Макс познакомился с Фернандо субботней ночью 1928 года в одном из клубов в Авельянеде, называвшемся «Рассвет», где Гонсало Пачеко читал доклад на тему «Анархизм и насилие». В ту пору проблема эта горячо обсуждалась, особенно в связи с покушениями и налетами Ди Джованни. Но и сами дискуссии представляли немалую опасность – большинство участников приходили вооруженные, кроме того, анархистское движение разделялось на фракции, смертельно ненавидевшие одна другую. Было бы грубой ошибкой представлять себе – как делают люди, видящие революционное движение издали или извне, – что все его участники принадлежат к одному определенному типу; это ошибка в перспективе, вроде той, какую мы совершаем, приписывая некие определенные атрибуты чему-то, что мы назвали бы Англичанином с большой буквы, помещая на одну полочку столь разных людей, как, например, Бруммель [163] Бруммель, Джордж Брайен (1778 – 1840) – знаменитый английский денди, прозванный королем моды. – Прим. перев.

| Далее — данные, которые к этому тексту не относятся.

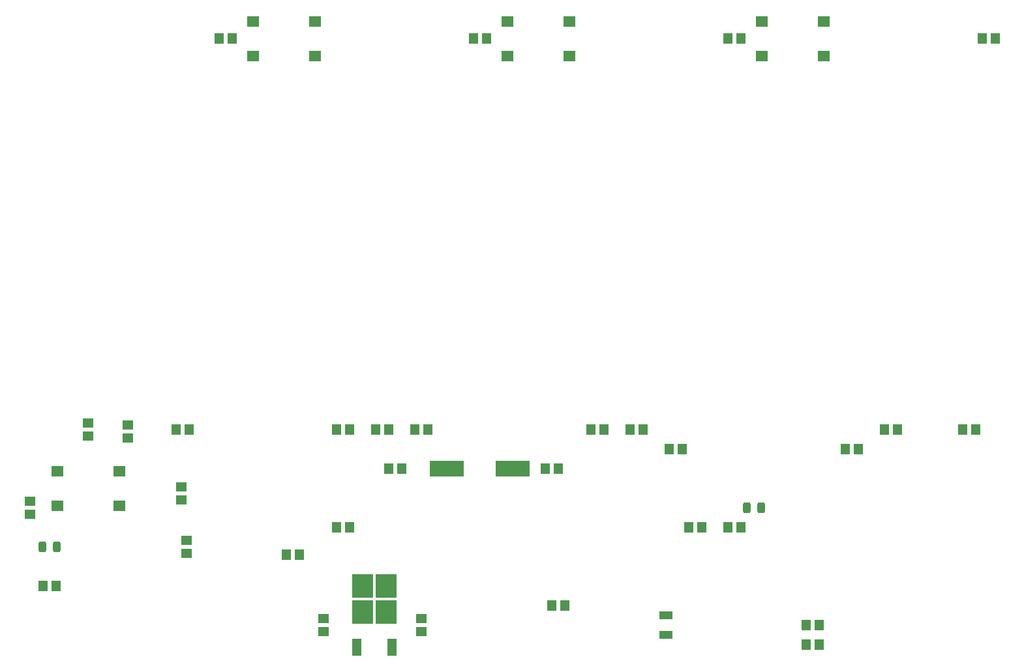
<source format=gbr>
%TF.GenerationSoftware,KiCad,Pcbnew,(6.0.5-0)*%
%TF.CreationDate,2022-07-22T00:16:16-04:00*%
%TF.ProjectId,YWS_clock,5957535f-636c-46f6-936b-2e6b69636164,rev?*%
%TF.SameCoordinates,PX4b17a20PY8a12ae0*%
%TF.FileFunction,Paste,Top*%
%TF.FilePolarity,Positive*%
%FSLAX46Y46*%
G04 Gerber Fmt 4.6, Leading zero omitted, Abs format (unit mm)*
G04 Created by KiCad (PCBNEW (6.0.5-0)) date 2022-07-22 00:16:16*
%MOMM*%
%LPD*%
G01*
G04 APERTURE LIST*
G04 Aperture macros list*
%AMRoundRect*
0 Rectangle with rounded corners*
0 $1 Rounding radius*
0 $2 $3 $4 $5 $6 $7 $8 $9 X,Y pos of 4 corners*
0 Add a 4 corners polygon primitive as box body*
4,1,4,$2,$3,$4,$5,$6,$7,$8,$9,$2,$3,0*
0 Add four circle primitives for the rounded corners*
1,1,$1+$1,$2,$3*
1,1,$1+$1,$4,$5*
1,1,$1+$1,$6,$7*
1,1,$1+$1,$8,$9*
0 Add four rect primitives between the rounded corners*
20,1,$1+$1,$2,$3,$4,$5,0*
20,1,$1+$1,$4,$5,$6,$7,0*
20,1,$1+$1,$6,$7,$8,$9,0*
20,1,$1+$1,$8,$9,$2,$3,0*%
G04 Aperture macros list end*
%ADD10R,1.400000X1.150000*%
%ADD11R,1.800000X1.000000*%
%ADD12R,1.150000X1.400000*%
%ADD13R,1.600000X1.400000*%
%ADD14R,4.500000X2.000000*%
%ADD15R,2.750000X3.050000*%
%ADD16R,1.200000X2.200000*%
%ADD17RoundRect,0.243750X0.243750X0.456250X-0.243750X0.456250X-0.243750X-0.456250X0.243750X-0.456250X0*%
G04 APERTURE END LIST*
D10*
%TO.C,C9*%
X12630000Y33870000D03*
X12630000Y32170000D03*
%TD*%
%TO.C,C6*%
X43180000Y6770000D03*
X43180000Y8470000D03*
%TD*%
D11*
%TO.C,Y1*%
X87650000Y8870000D03*
X87650000Y6370000D03*
%TD*%
D12*
%TO.C,R16*%
X8470000Y12700000D03*
X6770000Y12700000D03*
%TD*%
%TO.C,R5*%
X107530000Y7620000D03*
X105830000Y7620000D03*
%TD*%
%TO.C,R17*%
X38410000Y16780000D03*
X40110000Y16780000D03*
%TD*%
%TO.C,C14*%
X77890000Y33020000D03*
X79590000Y33020000D03*
%TD*%
%TO.C,R6*%
X107530000Y5080000D03*
X105830000Y5080000D03*
%TD*%
D13*
%TO.C,SW3*%
X67120000Y86070000D03*
X75120000Y86070000D03*
X67120000Y81570000D03*
X75120000Y81570000D03*
%TD*%
D12*
%TO.C,R13*%
X95670000Y83820000D03*
X97370000Y83820000D03*
%TD*%
%TO.C,C3*%
X71980000Y27940000D03*
X73680000Y27940000D03*
%TD*%
%TO.C,R1*%
X44870000Y20320000D03*
X46570000Y20320000D03*
%TD*%
%TO.C,C12*%
X82970000Y33020000D03*
X84670000Y33020000D03*
%TD*%
%TO.C,R15*%
X128690000Y83820000D03*
X130390000Y83820000D03*
%TD*%
D10*
%TO.C,C8*%
X17780000Y31930000D03*
X17780000Y33630000D03*
%TD*%
D12*
%TO.C,R11*%
X29630000Y83820000D03*
X31330000Y83820000D03*
%TD*%
D14*
%TO.C,Y2*%
X67750000Y27940000D03*
X59250000Y27940000D03*
%TD*%
D13*
%TO.C,SW2*%
X34100000Y86070000D03*
X42100000Y86070000D03*
X34100000Y81570000D03*
X42100000Y81570000D03*
%TD*%
D12*
%TO.C,R10*%
X56730000Y33020000D03*
X55030000Y33020000D03*
%TD*%
D10*
%TO.C,R4*%
X24780000Y25630000D03*
X24780000Y23930000D03*
%TD*%
D13*
%TO.C,SW4*%
X100140000Y86070000D03*
X108140000Y86070000D03*
X100140000Y81570000D03*
X108140000Y81570000D03*
%TD*%
D12*
%TO.C,C13*%
X49950000Y33020000D03*
X51650000Y33020000D03*
%TD*%
D15*
%TO.C,U1*%
X51310000Y9350000D03*
X51310000Y12700000D03*
X48260000Y12700000D03*
X48260000Y9350000D03*
D16*
X47505000Y4725000D03*
X52065000Y4725000D03*
%TD*%
D12*
%TO.C,R7*%
X24080000Y33020000D03*
X25780000Y33020000D03*
%TD*%
%TO.C,R9*%
X89750000Y30480000D03*
X88050000Y30480000D03*
%TD*%
%TO.C,C2*%
X90590000Y20320000D03*
X92290000Y20320000D03*
%TD*%
%TO.C,C1*%
X72810000Y10160000D03*
X74510000Y10160000D03*
%TD*%
D17*
%TO.C,D6*%
X8557500Y17780000D03*
X6682500Y17780000D03*
%TD*%
D12*
%TO.C,C11*%
X110910000Y30480000D03*
X112610000Y30480000D03*
%TD*%
%TO.C,C15*%
X44870000Y33020000D03*
X46570000Y33020000D03*
%TD*%
D10*
%TO.C,C7*%
X55880000Y6770000D03*
X55880000Y8470000D03*
%TD*%
D12*
%TO.C,C4*%
X53360000Y27940000D03*
X51660000Y27940000D03*
%TD*%
%TO.C,R8*%
X126150000Y33020000D03*
X127850000Y33020000D03*
%TD*%
D17*
%TO.C,D1*%
X99997500Y22860000D03*
X98122500Y22860000D03*
%TD*%
D12*
%TO.C,R2*%
X95670000Y20320000D03*
X97370000Y20320000D03*
%TD*%
D10*
%TO.C,C5*%
X5080000Y23710000D03*
X5080000Y22010000D03*
%TD*%
D12*
%TO.C,R12*%
X62650000Y83820000D03*
X64350000Y83820000D03*
%TD*%
%TO.C,C10*%
X115990000Y33020000D03*
X117690000Y33020000D03*
%TD*%
D13*
%TO.C,SW1*%
X16700000Y23150000D03*
X8700000Y23150000D03*
X16700000Y27650000D03*
X8700000Y27650000D03*
%TD*%
D10*
%TO.C,R3*%
X25400000Y16930000D03*
X25400000Y18630000D03*
%TD*%
M02*

</source>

и ливерпульский портовый грузчик, или утверждая, что все японцы одинаковы, не зная или не замечая индивидуальных особенностей; тут имеет место некий психологический эффект – находясь снаружи, мы улавливаем только общие черты (то, что находится на поверхности и бросается в глаза), но тот же эффект действует в обратном направлении, когда мы находимся внутри некоей человеческой общности и замечаем лишь различия (тут и впрямь важнее видеть особенности индивидуальные).